▶ [TASK OBJECTIVE]:
Across all the entries below, how many lines mention the string "linejoin"? Respond with a single number.

=== Begin Enclosure ===

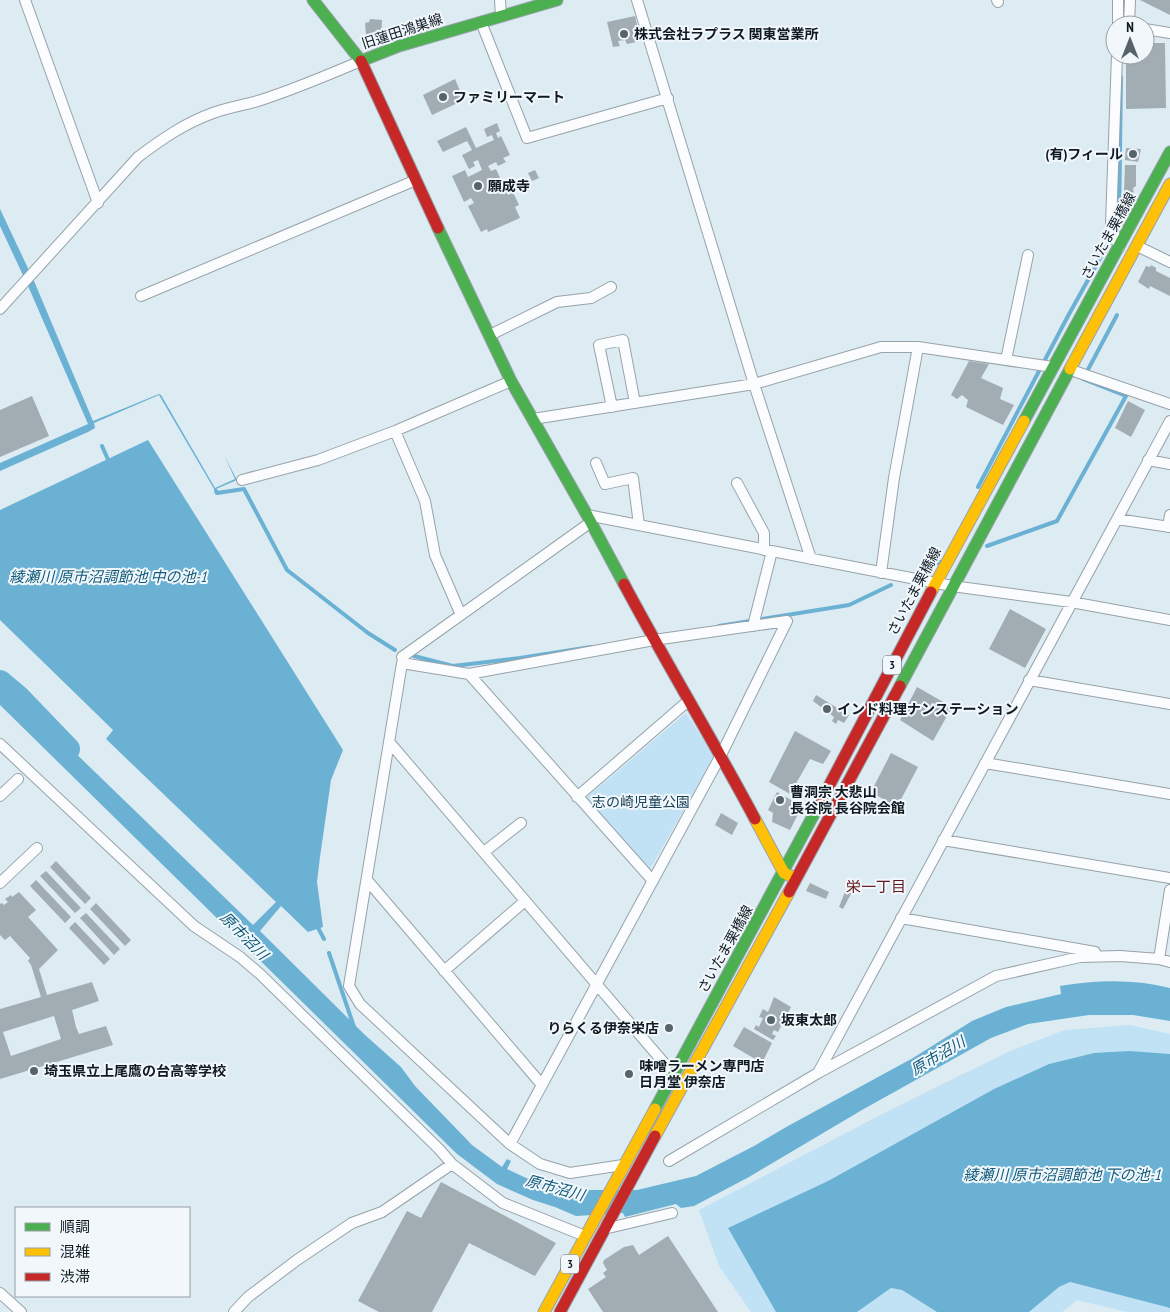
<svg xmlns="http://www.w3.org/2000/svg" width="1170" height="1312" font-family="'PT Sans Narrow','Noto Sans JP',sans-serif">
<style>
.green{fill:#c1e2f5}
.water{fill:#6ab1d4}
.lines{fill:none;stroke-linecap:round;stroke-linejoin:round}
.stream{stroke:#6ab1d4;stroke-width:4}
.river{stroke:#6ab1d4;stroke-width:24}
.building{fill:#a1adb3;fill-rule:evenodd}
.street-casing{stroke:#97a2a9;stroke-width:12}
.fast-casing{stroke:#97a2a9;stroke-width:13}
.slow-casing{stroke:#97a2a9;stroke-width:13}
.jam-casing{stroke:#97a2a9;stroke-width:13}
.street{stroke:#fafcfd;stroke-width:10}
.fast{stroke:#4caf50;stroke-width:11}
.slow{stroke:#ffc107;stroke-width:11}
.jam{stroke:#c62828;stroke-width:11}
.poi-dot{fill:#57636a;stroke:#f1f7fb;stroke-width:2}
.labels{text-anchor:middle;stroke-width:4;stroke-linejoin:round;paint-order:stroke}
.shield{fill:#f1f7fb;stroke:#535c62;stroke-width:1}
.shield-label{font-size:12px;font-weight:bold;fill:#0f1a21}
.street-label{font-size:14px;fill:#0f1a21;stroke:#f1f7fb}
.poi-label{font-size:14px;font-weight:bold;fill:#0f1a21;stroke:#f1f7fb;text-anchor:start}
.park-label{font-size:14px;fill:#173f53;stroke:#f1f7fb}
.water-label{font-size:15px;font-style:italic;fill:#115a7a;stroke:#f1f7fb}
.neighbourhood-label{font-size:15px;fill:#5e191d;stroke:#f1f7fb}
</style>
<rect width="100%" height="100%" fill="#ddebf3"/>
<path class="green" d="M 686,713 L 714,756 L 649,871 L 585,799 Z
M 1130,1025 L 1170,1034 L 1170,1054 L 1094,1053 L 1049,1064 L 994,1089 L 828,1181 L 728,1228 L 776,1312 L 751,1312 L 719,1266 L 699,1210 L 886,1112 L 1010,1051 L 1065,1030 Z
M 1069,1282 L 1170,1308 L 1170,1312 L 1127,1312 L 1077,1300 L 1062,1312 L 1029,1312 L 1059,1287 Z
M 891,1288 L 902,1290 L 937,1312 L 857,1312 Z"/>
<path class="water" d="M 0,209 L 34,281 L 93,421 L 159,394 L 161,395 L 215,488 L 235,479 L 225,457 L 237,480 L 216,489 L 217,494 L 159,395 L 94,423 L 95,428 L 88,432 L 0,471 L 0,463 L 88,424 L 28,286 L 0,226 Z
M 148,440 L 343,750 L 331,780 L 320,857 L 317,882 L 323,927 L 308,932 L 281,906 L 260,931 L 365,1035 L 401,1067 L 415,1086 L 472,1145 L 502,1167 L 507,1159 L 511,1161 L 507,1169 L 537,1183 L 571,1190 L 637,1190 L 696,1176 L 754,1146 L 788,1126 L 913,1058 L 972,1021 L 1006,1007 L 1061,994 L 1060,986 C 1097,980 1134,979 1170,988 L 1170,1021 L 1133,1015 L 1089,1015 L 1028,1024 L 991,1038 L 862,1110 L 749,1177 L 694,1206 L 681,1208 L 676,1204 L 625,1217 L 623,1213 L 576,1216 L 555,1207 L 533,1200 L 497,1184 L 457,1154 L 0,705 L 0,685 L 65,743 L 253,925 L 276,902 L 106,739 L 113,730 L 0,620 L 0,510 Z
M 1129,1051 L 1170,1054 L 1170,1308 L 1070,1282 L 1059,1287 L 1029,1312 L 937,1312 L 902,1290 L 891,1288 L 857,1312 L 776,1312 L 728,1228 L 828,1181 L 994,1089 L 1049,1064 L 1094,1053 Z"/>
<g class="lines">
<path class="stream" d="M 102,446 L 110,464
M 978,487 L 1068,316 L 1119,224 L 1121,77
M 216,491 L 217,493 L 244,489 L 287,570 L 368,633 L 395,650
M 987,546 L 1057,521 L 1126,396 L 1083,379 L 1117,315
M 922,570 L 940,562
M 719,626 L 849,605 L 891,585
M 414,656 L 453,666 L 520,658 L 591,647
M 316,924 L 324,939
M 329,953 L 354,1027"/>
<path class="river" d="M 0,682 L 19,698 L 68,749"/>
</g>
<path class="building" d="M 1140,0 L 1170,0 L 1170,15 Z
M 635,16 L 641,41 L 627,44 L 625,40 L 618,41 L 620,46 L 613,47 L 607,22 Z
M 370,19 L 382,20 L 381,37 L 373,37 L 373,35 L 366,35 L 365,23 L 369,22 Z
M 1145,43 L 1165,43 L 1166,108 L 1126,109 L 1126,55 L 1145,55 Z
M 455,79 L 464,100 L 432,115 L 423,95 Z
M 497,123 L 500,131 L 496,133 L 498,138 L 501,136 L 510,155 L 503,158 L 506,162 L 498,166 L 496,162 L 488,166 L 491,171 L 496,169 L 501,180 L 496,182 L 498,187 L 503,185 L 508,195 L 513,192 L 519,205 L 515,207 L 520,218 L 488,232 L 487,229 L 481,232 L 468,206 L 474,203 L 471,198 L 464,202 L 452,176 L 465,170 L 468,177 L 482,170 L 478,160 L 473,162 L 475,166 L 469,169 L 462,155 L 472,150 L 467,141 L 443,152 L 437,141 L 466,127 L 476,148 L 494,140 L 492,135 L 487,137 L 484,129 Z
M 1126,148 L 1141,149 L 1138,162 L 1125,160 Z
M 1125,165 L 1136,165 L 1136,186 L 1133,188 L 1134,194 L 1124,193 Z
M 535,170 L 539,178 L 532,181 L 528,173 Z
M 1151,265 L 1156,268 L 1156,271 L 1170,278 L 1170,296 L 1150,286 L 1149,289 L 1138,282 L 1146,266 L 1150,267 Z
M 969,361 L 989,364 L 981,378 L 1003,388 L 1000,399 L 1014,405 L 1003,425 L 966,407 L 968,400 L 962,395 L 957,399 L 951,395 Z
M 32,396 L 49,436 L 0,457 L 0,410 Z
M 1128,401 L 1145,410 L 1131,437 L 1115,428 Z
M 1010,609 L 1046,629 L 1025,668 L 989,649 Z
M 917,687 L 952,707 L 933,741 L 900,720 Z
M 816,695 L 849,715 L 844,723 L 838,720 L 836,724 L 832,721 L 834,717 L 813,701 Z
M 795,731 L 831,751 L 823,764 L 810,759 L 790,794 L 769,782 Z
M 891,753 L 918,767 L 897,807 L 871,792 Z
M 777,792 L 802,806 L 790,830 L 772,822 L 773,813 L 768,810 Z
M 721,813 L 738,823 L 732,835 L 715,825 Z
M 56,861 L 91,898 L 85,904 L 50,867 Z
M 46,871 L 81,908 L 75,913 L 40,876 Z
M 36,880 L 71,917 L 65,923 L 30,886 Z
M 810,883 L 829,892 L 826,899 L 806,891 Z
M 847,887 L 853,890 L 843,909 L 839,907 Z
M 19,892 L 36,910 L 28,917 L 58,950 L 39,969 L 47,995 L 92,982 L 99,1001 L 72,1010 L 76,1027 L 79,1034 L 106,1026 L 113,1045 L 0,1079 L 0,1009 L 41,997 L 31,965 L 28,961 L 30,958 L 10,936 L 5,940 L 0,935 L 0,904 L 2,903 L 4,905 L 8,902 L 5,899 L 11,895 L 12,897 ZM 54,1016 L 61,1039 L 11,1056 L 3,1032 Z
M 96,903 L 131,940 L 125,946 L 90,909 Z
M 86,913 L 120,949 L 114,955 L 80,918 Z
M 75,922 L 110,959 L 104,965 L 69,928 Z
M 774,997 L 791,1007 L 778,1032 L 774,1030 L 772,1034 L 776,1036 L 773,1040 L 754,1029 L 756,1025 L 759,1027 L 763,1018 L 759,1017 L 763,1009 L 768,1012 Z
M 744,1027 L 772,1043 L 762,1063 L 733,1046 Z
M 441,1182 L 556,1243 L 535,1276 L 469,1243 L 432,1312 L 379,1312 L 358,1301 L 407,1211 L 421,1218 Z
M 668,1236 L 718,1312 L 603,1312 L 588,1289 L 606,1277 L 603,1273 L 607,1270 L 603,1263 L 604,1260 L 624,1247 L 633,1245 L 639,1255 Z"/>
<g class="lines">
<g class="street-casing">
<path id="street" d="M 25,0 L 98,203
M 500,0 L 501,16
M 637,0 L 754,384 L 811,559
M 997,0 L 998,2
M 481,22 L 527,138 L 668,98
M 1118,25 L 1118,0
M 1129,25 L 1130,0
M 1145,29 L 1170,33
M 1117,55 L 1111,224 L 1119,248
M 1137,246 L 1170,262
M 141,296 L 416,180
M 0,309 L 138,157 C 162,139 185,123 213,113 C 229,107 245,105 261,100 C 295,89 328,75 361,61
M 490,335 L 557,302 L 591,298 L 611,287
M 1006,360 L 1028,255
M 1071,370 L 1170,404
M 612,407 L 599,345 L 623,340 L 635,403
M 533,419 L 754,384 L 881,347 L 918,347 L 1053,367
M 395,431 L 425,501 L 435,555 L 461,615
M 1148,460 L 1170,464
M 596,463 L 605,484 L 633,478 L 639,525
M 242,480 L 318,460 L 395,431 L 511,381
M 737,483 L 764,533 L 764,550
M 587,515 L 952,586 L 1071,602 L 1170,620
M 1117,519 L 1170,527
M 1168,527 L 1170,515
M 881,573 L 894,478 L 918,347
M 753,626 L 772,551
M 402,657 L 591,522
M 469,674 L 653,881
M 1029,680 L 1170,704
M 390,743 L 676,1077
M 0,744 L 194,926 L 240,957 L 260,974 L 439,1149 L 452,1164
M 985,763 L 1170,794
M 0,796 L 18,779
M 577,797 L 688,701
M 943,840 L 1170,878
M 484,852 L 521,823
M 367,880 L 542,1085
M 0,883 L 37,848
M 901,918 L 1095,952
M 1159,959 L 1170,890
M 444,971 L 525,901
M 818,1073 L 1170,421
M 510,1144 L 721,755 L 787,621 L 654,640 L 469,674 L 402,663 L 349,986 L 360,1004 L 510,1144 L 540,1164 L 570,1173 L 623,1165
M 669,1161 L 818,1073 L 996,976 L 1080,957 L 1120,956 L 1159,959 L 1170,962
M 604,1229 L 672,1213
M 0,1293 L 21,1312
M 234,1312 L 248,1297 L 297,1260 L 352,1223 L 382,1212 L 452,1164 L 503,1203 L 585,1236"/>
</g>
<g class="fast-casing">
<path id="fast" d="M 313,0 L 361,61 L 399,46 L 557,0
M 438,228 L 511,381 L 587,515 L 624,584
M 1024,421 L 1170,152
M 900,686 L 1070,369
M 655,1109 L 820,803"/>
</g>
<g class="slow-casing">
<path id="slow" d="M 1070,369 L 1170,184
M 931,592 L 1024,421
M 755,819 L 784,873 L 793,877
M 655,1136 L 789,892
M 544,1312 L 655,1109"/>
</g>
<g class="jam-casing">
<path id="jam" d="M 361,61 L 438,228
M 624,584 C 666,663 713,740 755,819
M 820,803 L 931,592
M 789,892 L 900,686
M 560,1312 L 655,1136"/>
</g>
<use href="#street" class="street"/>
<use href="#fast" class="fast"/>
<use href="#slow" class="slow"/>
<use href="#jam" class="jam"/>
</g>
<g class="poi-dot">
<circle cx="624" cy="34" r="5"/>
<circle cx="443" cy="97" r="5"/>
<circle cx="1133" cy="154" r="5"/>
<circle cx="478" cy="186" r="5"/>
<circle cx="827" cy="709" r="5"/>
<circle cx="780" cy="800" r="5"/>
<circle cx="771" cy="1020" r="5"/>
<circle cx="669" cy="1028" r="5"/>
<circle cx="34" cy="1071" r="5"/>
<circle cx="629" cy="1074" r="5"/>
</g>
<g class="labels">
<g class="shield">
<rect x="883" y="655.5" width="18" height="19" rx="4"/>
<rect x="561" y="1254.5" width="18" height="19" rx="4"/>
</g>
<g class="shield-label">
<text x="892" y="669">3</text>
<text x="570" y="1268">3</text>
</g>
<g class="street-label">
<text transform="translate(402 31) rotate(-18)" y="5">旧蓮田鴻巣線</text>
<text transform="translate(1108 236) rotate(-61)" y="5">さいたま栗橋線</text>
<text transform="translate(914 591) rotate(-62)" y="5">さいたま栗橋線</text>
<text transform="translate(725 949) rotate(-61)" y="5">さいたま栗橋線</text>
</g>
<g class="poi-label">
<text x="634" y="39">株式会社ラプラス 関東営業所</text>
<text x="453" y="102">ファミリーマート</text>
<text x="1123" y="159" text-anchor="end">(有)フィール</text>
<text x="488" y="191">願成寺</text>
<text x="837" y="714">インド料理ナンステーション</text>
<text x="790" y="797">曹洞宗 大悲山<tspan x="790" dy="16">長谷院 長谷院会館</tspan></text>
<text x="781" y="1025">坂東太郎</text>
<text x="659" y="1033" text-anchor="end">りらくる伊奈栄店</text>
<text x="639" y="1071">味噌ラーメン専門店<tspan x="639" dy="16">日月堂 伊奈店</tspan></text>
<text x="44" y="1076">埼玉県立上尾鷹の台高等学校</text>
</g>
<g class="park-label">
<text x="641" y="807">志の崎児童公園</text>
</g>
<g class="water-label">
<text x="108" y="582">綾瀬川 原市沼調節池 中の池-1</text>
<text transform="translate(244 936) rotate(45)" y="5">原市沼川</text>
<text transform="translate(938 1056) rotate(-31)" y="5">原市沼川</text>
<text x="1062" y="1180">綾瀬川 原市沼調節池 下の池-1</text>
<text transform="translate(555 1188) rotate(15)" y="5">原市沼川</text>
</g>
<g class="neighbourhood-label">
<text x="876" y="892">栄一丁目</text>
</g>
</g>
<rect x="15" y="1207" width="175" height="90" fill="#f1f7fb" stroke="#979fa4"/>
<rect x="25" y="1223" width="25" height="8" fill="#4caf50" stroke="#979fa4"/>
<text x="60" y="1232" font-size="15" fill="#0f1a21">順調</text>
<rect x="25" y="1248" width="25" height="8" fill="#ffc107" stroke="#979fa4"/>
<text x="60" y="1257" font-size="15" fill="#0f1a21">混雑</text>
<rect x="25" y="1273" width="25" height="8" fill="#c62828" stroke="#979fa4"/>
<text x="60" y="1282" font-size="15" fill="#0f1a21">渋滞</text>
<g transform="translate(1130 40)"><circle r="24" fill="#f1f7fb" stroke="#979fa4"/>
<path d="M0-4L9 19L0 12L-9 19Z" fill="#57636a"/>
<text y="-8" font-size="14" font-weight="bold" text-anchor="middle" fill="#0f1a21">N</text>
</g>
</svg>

=== End Enclosure ===

▶ [SOLUTION TO THE PROBLEM]:
2